-- BEGIN Excerpt --

Complete visibility isn't required to benefit here - and unfortunately
there's nothing fancier (that I know of) that we can do to avoid emitting
one definition of each used inline function in each thinlto object file we
produce (we can't say "oh, the name of the function, its mangled name, the
names and types of its parameters are over in that other object
file/somewhere else" - but we can avoid emitting those descriptions in each
/CU/ that uses the inlined function within a single ThinLTO object)

I can provide some more thorough examples if that'd be helpful :slight_smile:

Ok, I think I understand. This is only emitting once per object file,
which with ThinLTO can contain multiple CUs due to importing. But then with
full LTO it sounds like we would be in even better shape, since it has a
single module with all the CUs?

Right - currently we emit once per CU, but with a change in format we
could emit once per object file - which hurts ThinLTO over non-LTO (because
ThinLTO produces more CUs (due to imports) per object file) and is neutral
for full LTO (since it produces the same number of CUs, just in one object
file).

Improving this representation to produce once per object would help get
ThinLTO back what it's currently paying - and improve full LTO further than
its current position in this regard.

But the gains might not be major/significant - I've done nothing to
assess that, just observing that it is suboptimal.

Thanks for asking/helping me explain it further, hopefully this is more
descriptive.

Great, thanks for pointing out this opportunity! When I get a chance
probably tomorrow I will give your prototype patch a try and see how much
difference it makes for Chromium.

Ah - the patch fixes the backend/LLVM to cope with this representational
change (at least for the one tiny example) but doesn't fix Clang to produce
the new representation (I just hand hacked the IR in a simple example to
see if it worked). I could work with you/work up a change that might do
that too, if that's handy/worth testing.

-- END Excerpt --

● Actions to take:
[a] Duplicate the part of the ThinLTO thread starting with "Complete visibility isn't" and going on through "single ThinLTO object)".
[b] Answer these questions from the ThinLTO thread.
(i) Why does ThinLTO produce more CUs per object file?
(ii) On which project does one participant plan to try the prototype patch?
(iii) What was hand hacked to check whether the change worked?
[c] For each statement, say whether the ThinLTO thread supports it.
(i) The prototype patch makes Clang produce the new representation.
(ii) The patch was made to work for one tiny example.
(iii) Someone has assessed how large the gains would be.

-- BEGIN Items --

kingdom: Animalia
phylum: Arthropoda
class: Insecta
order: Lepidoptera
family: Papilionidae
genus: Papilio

-- END Items --
-- BEGIN Items --

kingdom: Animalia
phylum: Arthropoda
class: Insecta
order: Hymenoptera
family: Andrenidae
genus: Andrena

-- END Items --

● Answer list:
[a]
Complete visibility isn't required to benefit here - and unfortunately
there's nothing fancier (that I know of) that we can do to avoid emitting
one definition of each used inline function in each thinlto object file we
produce (we can't say "oh, the name of the function, its mangled name, the
names and types of its parameters are over in that other object
file/somewhere else" - but we can avoid emitting those descriptions in each
/CU/ that uses the inlined function within a single ThinLTO object)

[b]
(i) Because of imports.
(ii) Chromium.
(iii) The IR in a simple example.

[c]
(i) No: "doesn't fix Clang to produce the new representation"
(ii) Yes: "at least for the one tiny example"
(iii) No: "I've done nothing to assess that"